Back pain is something many of us fear as we head towards our twilight years. Many of us find that back pain stops our ability to do everything from work to play. People who spend significant time on their feet or active in their occupation find this particularly difficult. This is the story for the 10% of Americans who suffer from back pain each and every day. In fact, back pain is such a pervasive issue in American society that accounts for the single biggest contributor to sick days of any health-related condition. Patients with chronic back pain problems can be left depressed and feeling hopeless as many therapies are not effective. Even surgeries that do help the pain can leave individuals with long recovery times. This is especially hard if you are self-employed and need to support a family.

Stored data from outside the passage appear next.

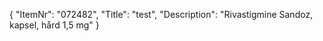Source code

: {
  "ItemNr": "072482",
  "Title": "test",
  "Description": "Rivastigmine Sandoz, kapsel, hård 1,5 mg"
}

Luckily – new minimally invasive surgical techniques for conditions like facet joint syndrome mean patients can get back to their lives quicker and with fewer complications.
What is facet joint syndrome?
The spine (the bony part of the back) is made up of a series of vertebrae that have small fibrous cushions in between the bones. This allows us to absorb shocks and move freely. But to keep the integrity of the spine there are joints between these bones like any other in the body. These are susceptible to the wear and tear sort of arthritis that you might have seen affecting older family members. In essence, this is facet joint syndrome. A wear and tear arthritis in the joints of the spine.
What treatments are available?
Facet joint syndrome is treated similarly to other forms of chronic lower back pain – with more conservative treatments being tried first before more drastic measures like surgery. These treatments can include:
- Physical therapy. It might seem counterintuitive that you need to move something that hurts but evidence suggests building muscles in the back can improve symptoms in back pain patients significantly.
- Non-steroidal anti-inflammatory medications such as ibuprofen and naproxen can be helpful. These are good because they reduce the release of a chemical that excites the nerves in the back. Less excitable nerves mean that fewer pain signals are sent to the brain.
- Opioid medications like codeine and tramadol have been used extensively in the past but there is a current move to reduce their use as they carry a significant risk of addiction.
- Injections of steroids can also help. Steroids, like NSAIDs, also reduce inflammation but are more potent.
- Surgeries such as lumbar fusion surgery (where the bones are fused together – no joint = no pain).
How quickly can I return to work following surgery?
We know from previous research that surgery can in some patients help significantly with the pain, but many patients are worried about having a major procedure. What are the risks and how long will I be out of action for? Well, new techniques have addressed these issues. Currently, minimally invasive procedures where a very small incision is made and a camera are inserted into the back can be used in specialist centers across the USA.
New research suggests that minimally invasive surgery significantly reduces the time taken to get back to work compared to open surgery. In fact, in one study published in BMC Health Services Research, the authors conclude that
“the current systematic literature review indicates that patients who have lumbar spinal fusion operations, with the MIS (minimally invasive surgery) procedure, generally return to work after surgery more quickly and require less postoperative narcotics for pain control compared to patients who have OS (open surgery).”